Composite indices have become the lingua franca of development policy in India and across the region. Vulnerability indices, district performance indices, climate readiness scores, gender development rankings, aspirational district composite scores. They have several attractions: they reduce a multi-dimensional reality to a single number, they produce ordered rankings that journalists can quote, and they look like the output of a technical procedure.
The trouble is the third attraction. The composite index is not the output of a technical procedure. It is the output of a sequence of policy choices — about which dimensions to include, how to normalise them, and how to weight them — presented as if it were a calculation. The seams are usually invisible to the people the index governs.
The most consequential of those choices is weighting. Most published indices use equal weights and describe this choice as "transparent" or "neutral." Equal weighting is neither. It embeds the substantive claim that a unit of, say, heat-vulnerability matters as much to overall vulnerability as a unit of livelihood-vulnerability or a unit of healthcare access. Whether that claim is true is a question about how the constructed concept of vulnerability is supposed to map to lived experience or to programme priority. It is not a question that an arithmetic mean can answer.
The alternatives have their own problems. Principal components analysis chooses weights to maximise variance explained, which optimises for statistical separation between units rather than for any policy-relevant notion of importance. Expert-judgement weighting (Delphi panels, AHP) makes the value-laden nature of the choice explicit but introduces consensus dynamics that often pull weights toward whatever seems defensible at meeting time. Data envelopment analysis lets each unit choose its most favourable weights, which makes the index almost meaningless as a comparator.
What is rarely communicated — and is the empirical heart of the matter — is how sensitive rank order is to weight choice. In practice, when one runs the same index under five reasonable weighting schemes, the top decile and bottom decile tend to be stable. The middle of the distribution swings substantially. A district at rank 47 under equal weighting can be at rank 23 or rank 71 under defensible alternative weights. The headlines are never about the top and bottom of the distribution. They are almost always about whether the policymaker's district moved up or down. The middle is where the action is.
The downstream consequence is that index-driven policy — "we will support the bottom 50 districts on this index" — is making allocation decisions in the part of the distribution where weight choice dominates the data. The optics suggest that allocation is following evidence; the substance is that allocation is following whichever weight scheme the index designers happened to choose, often without sensitivity testing.
Goodhart's law arrives shortly after the index does. Once a composite is a target, its components become targets, which means they become reported with a strategic eye toward their effect on the rank. Sub-component manipulation is rarely outright fraud. It is more often selective compliance with reporting protocols, prioritisation of components that are visible in the index, and de-prioritisation of activity that is hard to translate into a sub-indicator. The index becomes the policy in a way that the index designers usually did not intend.
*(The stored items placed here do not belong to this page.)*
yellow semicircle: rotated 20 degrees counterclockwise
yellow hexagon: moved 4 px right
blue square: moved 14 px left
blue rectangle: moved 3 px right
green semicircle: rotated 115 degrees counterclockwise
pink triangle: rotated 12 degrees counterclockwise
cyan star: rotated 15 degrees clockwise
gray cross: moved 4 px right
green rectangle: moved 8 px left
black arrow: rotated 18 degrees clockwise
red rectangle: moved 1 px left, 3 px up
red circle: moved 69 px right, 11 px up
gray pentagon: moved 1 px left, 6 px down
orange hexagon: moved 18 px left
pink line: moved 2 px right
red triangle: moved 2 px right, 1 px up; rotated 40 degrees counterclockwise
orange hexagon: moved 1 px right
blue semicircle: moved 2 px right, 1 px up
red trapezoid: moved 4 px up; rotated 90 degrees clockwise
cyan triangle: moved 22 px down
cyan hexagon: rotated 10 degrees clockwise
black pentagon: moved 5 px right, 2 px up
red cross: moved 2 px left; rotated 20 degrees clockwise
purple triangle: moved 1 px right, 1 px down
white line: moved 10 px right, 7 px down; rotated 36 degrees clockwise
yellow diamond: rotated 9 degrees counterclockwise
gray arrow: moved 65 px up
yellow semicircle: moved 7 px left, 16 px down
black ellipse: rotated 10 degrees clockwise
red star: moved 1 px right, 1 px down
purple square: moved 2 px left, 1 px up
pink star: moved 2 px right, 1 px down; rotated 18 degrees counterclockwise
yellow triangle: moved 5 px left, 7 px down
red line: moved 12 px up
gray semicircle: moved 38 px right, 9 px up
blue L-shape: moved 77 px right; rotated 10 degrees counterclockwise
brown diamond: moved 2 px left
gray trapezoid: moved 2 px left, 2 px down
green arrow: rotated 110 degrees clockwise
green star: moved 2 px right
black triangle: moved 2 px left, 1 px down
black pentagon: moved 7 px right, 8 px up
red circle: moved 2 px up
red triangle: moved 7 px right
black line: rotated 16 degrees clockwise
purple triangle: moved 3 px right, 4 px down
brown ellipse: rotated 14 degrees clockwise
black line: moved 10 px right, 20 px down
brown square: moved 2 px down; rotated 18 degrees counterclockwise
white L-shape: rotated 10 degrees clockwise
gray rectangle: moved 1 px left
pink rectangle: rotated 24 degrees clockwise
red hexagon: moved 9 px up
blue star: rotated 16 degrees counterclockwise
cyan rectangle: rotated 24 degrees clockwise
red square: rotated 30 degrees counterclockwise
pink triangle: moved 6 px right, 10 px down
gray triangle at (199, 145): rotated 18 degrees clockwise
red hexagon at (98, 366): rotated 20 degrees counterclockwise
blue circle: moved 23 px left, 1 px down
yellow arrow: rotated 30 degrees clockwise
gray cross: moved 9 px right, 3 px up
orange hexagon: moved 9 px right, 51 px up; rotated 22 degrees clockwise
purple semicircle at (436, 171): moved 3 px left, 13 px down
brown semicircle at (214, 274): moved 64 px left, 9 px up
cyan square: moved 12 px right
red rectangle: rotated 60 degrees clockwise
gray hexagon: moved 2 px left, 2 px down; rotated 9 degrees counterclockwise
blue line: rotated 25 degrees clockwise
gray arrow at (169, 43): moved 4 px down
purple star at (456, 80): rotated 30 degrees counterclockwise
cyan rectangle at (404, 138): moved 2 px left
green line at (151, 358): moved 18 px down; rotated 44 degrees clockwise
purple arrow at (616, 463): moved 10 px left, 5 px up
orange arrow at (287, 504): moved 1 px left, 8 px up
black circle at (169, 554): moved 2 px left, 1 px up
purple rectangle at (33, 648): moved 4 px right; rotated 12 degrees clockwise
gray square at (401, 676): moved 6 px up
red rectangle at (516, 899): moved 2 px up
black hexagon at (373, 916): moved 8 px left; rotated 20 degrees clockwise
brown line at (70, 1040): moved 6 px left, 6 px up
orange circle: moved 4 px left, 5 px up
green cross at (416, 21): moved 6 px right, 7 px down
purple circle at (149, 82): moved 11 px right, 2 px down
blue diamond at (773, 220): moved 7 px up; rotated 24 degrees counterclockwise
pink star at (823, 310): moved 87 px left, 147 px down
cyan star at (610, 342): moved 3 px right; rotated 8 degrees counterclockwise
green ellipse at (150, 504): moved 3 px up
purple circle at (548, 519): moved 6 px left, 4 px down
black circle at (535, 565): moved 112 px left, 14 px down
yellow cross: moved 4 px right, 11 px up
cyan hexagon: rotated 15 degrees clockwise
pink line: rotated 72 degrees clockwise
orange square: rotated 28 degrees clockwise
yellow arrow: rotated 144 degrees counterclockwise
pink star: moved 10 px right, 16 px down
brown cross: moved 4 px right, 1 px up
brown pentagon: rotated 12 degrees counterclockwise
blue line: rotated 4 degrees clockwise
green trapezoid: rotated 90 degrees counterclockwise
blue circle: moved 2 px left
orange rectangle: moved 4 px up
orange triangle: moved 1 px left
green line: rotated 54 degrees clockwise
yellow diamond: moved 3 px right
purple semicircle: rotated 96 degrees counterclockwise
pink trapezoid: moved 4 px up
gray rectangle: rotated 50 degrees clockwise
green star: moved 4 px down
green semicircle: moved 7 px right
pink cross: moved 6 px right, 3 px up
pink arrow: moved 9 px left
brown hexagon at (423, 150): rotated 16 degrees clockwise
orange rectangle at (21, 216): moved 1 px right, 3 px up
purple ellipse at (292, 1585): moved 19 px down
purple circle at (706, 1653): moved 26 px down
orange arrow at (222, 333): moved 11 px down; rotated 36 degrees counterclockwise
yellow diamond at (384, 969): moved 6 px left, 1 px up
NITI Aayog's Aspirational Districts Programme is a useful case study because the index, the rankings, and the methodology documents are all public. The programme deserves credit for openness; it also illustrates the dynamics. The composite delta-ranking system rewards improvement on the index, which means districts have an incentive to focus on whichever indicators move most quickly under available levers, not necessarily whichever indicators reflect the most binding development constraints. This is not a critique of the programme's intent, which is serious. It is a remark about what happens when an index is upgraded from analytical tool to allocation rule.
What is the better practice? First, treat composite indices as exploratory and communicative tools, not as targets. Second, publish component-level data alongside the composite, and visualise it in a form that does not collapse to a rank. Heatmaps and small multiples carry more information than ordered lists. Third, publish weight sensitivity analysis — if rankings shift substantially under reasonable alternative weights, say so. Fourth, and most importantly, name the weights for what they are: a value choice about what matters, made by named people, defensible on grounds that should be stated.
The aesthetic appeal of a single number is also its political danger. A district ranked 47th cannot easily argue with the rank without accepting the methodology, and accepting the methodology requires accepting the weights, which were never up for argument. Reframing the index as one of several possible orderings, each defensible under particular value commitments, is more honest. It is also harder to put on a slide.
Useful references: the OECD/JRC Handbook on Constructing Composite Indicators remains the standard treatment of weighting and aggregation; NITI Aayog's Aspirational Districts dashboard publishes component-level data alongside the composite and is worth comparing under alternative weighting schemes; and Lant Pritchett's CGD essay on folk and formula in development measurement is a useful cross-reference.